Desmotivação.
| Somir | Somir Surtado | 20 comentários em Desmotivação.
Você anda sem vontade de fazer as coisas? Facilmente distraído? Sem ânimo para dar conta das suas responsabilidades? Nada tema, eu tenho o discurso perfeito para você: é normal, não precisa se desesperar buscando motivação ou energia. Permita-se a desmotivação.
Eu já fui mais chato do que sou hoje, e nesses tempos adorava perguntar para pessoas religiosas que acreditavam em paraíso se não seria chato viver feliz pela eternidade. Veja bem, deve ser maravilhoso ter paz e fartura garantidas para sempre, mas para sempre é um longo período de tempo.
Especialmente para quem se acostuma tão rápido com coisas boas como o ser humano. Recebeu um pequeno aumento de salário? Já começa a gastar por conta e se endividar no mês seguinte. O Céu pode ser o melhor lugar possível, mas é meio inevitável que ele se torne a norma na cabeça de uma pessoa. Viveu 60 anos passando perrengue? Depois de passar 61 no paraíso, ela já vai ter experimentado mais paraíso do que perrengue na sua existência.
E aí, o paradigma muda. O normal é essa suposta felicidade infinita. Mas, se você é feliz o tempo todo… como saber que é feliz? Comparado com o quê? Depois de mil anos num lugar desses, a consciência não tem mais parâmetros. E se serve de consolo, provavelmente no Inferno seria a mesma coisa: a punição deve perder o efeito depois de repetida por milênios.
Mas é claro, são só exercícios argumentativos. Não acredito em nenhum desses conceitos religiosos. Agora, a lógica de precisarmos de algum contraste para enxergarmos direito nossos sentimentos se mantêm. Você está feliz ou triste em comparação com algum outro estado mental. Animado e desanimado também.
Uma das coisas que eu mais abomino em discursos de autoajuda é esse truque barato de vender um paraíso de motivação e ânimo para as pessoas. Como se fôssemos viver num só estado a vida toda. Como se tivesse alguma graça viver desse jeito, sem contraste. É fisicamente impossível para o corpo humano manter um grau de atenção e prontidão elevados o tempo todo. Precisamos de descanso.
Precisamos de momentos de desânimo e desmotivação até mesmo para perceber o que nos importa.

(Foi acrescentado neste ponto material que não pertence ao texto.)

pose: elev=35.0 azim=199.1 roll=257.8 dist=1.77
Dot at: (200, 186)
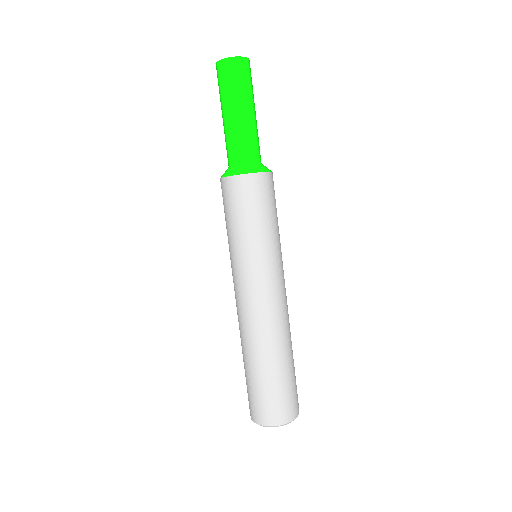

Se você vive sob a pressão de estar sempre dando 110% e empolgado com o que tem para fazer, não só está teimando contra a mecânica de funcionamento do seu cérebro, como está se colocando em posição de perder a motivação natural que consegue produzir.
A questão aqui é que existe um limite de quanta energia cada pessoa pode oferecer em dado momento. É mais do que costumamos acreditar, mas isso não significa que devemos viver com o “turbo ligado” o tempo todo. Sim, você provavelmente pode fazer praticamente tudo o que faz na vida de forma mais rápida com mais qualidade, mas não tudo ao mesmo tempo. Acaba o combustível, as peças começam a falhar. Nenhuma pessoa foi feita para viver no seu limite de capacidade.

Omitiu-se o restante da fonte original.